DORA started researching documentation in 2021, and year after year we see that the research found that quality internal documentation enables teams to improve their software delivery. So I understand how important documentation is. Quality internal documentation — it's a game changer. But I always seem to put it at the bottom of the to-do list, because it doesn't come naturally to me, and I can really stare at a blank piece of paper for a very long time.

So before I share the learnings from my experiments, if we could all just take a moment and remember all of that documentation I planned to write but I didn't. And you'll notice it ends in 2024. And that's because with Code Assist, I no longer have this blank sheet of paper. I ask it to help me write the documentation. I open it in a diff file, and then I actually have fun going through the suggestions. Sometimes it needs editing. Sometimes I find something in my code I didn't expect, and then I can fix it before I ask for a review.

I've also experimented with using it to have it write the documentation that could be used in an internal wiki. Now I find myself using this not just for code I write, but when I'm exploring other code as well.
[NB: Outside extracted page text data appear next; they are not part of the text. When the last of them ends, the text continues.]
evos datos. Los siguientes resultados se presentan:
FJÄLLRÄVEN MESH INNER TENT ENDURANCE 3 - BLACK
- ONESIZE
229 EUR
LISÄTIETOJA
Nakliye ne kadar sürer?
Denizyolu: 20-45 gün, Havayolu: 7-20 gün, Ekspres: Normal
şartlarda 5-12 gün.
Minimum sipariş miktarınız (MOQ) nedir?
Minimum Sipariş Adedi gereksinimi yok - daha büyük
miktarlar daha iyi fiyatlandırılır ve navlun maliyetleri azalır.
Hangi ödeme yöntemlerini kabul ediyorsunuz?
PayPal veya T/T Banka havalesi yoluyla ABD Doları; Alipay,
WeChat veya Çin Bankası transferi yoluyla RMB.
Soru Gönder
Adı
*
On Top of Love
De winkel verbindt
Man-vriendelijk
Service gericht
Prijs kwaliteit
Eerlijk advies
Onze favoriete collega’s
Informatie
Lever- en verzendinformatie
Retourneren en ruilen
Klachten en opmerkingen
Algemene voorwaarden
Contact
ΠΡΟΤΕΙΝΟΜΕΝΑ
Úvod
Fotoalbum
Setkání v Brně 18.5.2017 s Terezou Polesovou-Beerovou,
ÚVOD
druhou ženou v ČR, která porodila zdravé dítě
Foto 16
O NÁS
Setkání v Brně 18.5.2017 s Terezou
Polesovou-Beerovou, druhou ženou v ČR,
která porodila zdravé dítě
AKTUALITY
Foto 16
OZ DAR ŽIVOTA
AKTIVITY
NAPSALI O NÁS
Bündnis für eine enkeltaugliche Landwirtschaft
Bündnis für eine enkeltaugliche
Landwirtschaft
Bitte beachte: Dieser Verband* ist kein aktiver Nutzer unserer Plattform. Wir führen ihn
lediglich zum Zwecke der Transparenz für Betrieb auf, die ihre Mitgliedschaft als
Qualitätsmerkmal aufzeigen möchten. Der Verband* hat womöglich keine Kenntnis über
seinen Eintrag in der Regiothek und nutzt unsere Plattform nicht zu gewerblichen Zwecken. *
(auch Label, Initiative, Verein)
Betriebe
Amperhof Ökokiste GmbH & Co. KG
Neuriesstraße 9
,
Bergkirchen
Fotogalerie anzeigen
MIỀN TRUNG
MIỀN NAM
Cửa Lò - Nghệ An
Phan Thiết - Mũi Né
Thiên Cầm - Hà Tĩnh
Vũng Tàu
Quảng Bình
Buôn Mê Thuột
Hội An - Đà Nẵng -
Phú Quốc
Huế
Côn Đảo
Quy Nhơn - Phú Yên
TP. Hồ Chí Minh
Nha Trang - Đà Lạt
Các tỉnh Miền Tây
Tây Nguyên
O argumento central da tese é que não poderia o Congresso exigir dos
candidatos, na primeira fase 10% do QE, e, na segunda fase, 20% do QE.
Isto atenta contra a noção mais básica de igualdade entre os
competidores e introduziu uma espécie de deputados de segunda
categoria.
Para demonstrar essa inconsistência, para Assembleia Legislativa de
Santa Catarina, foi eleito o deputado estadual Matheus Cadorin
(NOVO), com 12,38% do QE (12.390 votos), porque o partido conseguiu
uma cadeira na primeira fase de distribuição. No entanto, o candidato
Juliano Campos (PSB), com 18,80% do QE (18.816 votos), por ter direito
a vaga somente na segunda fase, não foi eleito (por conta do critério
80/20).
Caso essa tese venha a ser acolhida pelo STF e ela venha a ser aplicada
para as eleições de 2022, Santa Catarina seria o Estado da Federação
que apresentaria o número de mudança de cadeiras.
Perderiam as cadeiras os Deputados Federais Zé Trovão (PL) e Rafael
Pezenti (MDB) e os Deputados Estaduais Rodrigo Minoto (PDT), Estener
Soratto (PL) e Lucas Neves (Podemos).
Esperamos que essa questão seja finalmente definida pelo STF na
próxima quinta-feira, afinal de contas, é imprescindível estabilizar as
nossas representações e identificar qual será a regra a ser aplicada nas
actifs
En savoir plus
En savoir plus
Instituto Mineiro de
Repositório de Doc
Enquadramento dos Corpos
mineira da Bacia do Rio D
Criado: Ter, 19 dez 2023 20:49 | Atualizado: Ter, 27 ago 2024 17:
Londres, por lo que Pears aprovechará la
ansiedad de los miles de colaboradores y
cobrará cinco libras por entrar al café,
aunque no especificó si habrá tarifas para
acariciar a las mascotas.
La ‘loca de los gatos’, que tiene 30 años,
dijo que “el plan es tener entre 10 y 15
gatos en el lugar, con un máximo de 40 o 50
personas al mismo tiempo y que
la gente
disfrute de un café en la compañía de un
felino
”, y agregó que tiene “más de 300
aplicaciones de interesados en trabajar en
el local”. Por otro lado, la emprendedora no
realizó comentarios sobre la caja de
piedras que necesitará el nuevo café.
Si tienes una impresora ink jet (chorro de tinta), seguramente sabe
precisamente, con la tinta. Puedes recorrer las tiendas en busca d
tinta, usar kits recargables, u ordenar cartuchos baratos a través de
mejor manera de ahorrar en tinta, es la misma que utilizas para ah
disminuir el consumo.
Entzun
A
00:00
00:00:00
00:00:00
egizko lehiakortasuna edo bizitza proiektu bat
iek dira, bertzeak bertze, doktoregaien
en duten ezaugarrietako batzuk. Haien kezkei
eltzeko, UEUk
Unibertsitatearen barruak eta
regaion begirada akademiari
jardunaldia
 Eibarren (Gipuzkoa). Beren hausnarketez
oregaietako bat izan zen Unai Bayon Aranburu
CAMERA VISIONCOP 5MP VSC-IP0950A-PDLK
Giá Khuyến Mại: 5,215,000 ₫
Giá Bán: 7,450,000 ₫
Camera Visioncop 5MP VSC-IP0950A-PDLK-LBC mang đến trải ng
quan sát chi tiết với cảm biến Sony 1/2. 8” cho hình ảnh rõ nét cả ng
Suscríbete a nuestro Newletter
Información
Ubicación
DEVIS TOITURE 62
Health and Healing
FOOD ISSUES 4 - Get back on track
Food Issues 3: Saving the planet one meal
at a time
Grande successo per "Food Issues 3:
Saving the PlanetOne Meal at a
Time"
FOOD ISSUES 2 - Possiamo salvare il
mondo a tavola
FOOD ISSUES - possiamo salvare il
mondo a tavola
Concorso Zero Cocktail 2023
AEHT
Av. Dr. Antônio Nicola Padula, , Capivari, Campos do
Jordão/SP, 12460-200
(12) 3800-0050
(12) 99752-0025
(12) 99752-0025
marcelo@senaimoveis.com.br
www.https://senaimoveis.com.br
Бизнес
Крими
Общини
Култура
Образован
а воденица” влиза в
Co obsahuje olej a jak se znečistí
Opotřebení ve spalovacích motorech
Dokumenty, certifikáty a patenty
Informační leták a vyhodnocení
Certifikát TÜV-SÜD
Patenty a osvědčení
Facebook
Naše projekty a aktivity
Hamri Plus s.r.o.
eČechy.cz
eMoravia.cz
So pair programming definitely invokes some strong opinions — you are either in favor or you're against it. Well, now I actually find myself wanting to pair program. I still have some anxiety, but I find it enjoyable, and it gives me a lot of energy interacting with Code Assist. I became more comfortable with asking questions — better conversational questions, not how I would go and search in Google or Stack Overflow. And I found that it feels easier to have meaningful conversations with my teammates about generated code. It leads to discussions that end up — we share more context about the code base and ideas for improvement.

So with all the new technologies, I was feeling overwhelmed. But now, after going through these experiments, I find myself — I'll go be out for a walk, I get an idea, I can't wait to get back to my computer and see if I can figure it out.

Yes, I definitely found positive impacts on those capabilities that drive improving your code review speed. But more importantly, I improved my well-being — and I didn't expect that, and I'm super excited about it. So with more context and less cognitive load, we will all have more time and energy for ideation and collaboration.

Do you have confessions, learnings, or surprises you want to share? If you're a change agent and a cautious adopter, come see me. Let's talk about it. Woo.